C'est un fait historique avéré. Mortellement blessé à Cholet le 17 octobre 1793, Bonchamps ordonna la grâce d'environ cinq mille prisonniers républicains menacés de massacre à Saint-Florent-le-Vieil. L'authenticité est confortée par un témoignage venu du camp adverse : le père du sculpteur David d'Angers figurait parmi les graciés, et l'artiste, resté républicain, réalisa par reconnaissance le tombeau du général, inauguré en 1825.
Qui était le premier généralissime de l'Armée catholique et royale ?
Jacques Cathelineau, dit le « saint de l'Anjou ». Né en 1759 au Pin-en-Mauges, ce colporteur et voiturier fut, fait remarquable, le seul grand chef vendéen issu du peuple. Il fut proclamé généralissime le 12 juin 1793, avant d'être mortellement blessé devant Nantes le 29 juin et de mourir le 14 juillet 1793.
Pourquoi parle-t-on de « Chouans » et d'où vient ce nom ?
Le nom vient de Jean Cottereau, dit Jean Chouan, l'un des premiers meneurs de la révolte en Mayenne. Deux explications traditionnelles coexistent, sans qu'on puisse trancher avec certitude : son père l'aurait surnommé ainsi pour son caractère silencieux, ou le surnom viendrait du cri de la chouette hulotte utilisé comme signal de ralliement. Le nom s'est ensuite étendu à toute l'insurrection du Nord-Ouest.

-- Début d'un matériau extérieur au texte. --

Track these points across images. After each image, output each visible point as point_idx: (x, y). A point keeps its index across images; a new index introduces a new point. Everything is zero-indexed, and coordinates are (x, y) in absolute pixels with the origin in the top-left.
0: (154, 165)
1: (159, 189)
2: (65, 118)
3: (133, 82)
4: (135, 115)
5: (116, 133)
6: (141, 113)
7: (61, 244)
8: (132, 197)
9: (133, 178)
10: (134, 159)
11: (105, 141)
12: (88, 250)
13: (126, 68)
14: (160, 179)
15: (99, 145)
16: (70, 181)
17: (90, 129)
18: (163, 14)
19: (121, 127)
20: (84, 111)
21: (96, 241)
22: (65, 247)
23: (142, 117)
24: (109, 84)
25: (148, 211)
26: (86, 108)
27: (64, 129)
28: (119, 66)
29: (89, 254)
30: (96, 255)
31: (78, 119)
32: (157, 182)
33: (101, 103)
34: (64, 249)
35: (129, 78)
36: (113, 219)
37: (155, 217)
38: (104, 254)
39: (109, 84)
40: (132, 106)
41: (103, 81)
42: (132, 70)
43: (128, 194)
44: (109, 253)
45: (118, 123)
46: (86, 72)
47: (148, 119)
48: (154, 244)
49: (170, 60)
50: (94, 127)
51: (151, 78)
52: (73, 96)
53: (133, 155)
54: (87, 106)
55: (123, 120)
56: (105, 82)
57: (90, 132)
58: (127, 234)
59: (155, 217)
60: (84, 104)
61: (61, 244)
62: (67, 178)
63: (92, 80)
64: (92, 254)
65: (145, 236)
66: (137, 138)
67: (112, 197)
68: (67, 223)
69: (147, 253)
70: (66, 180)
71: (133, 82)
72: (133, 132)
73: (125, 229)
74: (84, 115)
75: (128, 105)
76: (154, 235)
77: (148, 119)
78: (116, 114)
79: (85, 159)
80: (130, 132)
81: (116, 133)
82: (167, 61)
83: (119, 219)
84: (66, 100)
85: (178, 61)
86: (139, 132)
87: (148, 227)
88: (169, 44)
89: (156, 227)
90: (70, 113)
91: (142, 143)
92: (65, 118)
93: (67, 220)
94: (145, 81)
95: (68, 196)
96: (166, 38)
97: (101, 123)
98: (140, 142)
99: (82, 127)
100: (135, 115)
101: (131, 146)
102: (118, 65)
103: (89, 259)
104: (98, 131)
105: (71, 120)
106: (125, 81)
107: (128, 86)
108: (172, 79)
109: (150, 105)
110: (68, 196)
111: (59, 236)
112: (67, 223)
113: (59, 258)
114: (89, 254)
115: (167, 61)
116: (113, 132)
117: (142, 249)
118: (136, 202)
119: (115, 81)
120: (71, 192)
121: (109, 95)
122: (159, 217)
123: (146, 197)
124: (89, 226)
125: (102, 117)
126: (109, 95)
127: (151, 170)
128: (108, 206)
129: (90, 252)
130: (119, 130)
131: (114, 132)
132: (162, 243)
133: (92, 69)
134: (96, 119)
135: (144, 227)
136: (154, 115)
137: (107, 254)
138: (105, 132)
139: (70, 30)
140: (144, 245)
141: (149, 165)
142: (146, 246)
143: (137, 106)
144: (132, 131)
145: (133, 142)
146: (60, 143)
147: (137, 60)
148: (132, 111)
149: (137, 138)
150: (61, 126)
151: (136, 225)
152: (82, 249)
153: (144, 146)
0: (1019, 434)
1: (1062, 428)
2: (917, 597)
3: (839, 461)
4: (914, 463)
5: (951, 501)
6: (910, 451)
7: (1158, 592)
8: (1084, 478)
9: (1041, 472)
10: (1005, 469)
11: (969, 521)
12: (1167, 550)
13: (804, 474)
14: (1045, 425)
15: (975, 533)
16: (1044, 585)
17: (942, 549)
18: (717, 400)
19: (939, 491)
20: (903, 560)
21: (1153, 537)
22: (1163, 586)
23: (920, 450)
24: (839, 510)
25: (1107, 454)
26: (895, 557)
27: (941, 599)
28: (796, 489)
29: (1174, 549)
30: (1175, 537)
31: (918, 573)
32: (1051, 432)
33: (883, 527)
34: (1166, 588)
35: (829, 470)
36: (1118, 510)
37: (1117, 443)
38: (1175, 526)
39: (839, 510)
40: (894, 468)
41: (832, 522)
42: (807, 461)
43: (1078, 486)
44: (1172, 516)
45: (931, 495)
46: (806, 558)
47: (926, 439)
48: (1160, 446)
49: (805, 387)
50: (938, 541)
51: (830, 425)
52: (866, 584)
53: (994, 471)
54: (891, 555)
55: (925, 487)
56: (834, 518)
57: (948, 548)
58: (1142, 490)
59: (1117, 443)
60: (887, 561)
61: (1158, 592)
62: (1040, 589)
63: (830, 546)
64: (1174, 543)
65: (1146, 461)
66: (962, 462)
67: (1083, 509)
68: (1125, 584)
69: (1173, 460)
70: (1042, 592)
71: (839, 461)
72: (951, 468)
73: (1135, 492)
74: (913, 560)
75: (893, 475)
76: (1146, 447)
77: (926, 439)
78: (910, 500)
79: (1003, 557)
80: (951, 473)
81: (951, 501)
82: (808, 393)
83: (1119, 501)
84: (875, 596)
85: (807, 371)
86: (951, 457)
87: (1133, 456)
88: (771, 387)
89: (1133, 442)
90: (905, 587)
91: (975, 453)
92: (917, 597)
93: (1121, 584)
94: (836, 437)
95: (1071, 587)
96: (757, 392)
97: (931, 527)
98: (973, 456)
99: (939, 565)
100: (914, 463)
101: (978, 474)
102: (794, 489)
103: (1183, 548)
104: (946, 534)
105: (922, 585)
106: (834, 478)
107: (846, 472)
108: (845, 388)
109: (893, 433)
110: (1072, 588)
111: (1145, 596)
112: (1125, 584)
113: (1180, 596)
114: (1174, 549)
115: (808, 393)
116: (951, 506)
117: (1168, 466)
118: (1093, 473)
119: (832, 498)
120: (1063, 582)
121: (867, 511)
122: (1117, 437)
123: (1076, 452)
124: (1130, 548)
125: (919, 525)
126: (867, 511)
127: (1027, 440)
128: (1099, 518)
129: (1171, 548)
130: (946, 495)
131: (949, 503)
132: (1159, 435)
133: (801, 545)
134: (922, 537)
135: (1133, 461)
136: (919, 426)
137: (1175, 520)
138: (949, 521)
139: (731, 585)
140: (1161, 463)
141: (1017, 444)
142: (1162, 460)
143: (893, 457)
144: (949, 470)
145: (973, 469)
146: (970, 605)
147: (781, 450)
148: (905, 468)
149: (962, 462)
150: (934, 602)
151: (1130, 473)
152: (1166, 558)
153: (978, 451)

Comment sont morts les principaux chefs vendéens et chouans ?
La plupart connurent une fin violente. Cathelineau et Lescure moururent de leurs blessures en 1793, La Rochejaquelein fut tué au combat à Nuaillé en janvier 1794, d'Elbée fut fusillé à Noirmoutier début 1794, Stofflet fusillé à Angers et Charette à Nantes en 1796. Le chef chouan Georges Cadoudal fut guillotiné à Paris en 1804 après son complot contre Bonaparte.
Les chefs vendéens étaient-ils tous des nobles manipulant les paysans ?
Non, et c'est une idée reçue à corriger. L'encadrement était socialement divers : Cathelineau était colporteur, Stofflet garde-chasse, Cadoudal fils de fermier, Jean Chouan sabotier et faux-saunier, tandis que d'Elbée, Bonchamps, Lescure et La Rochejaquelein appartenaient à la noblesse. Surtout, ce sont souvent les paysans insurgés qui allèrent chercher leurs chefs, et non l'inverse.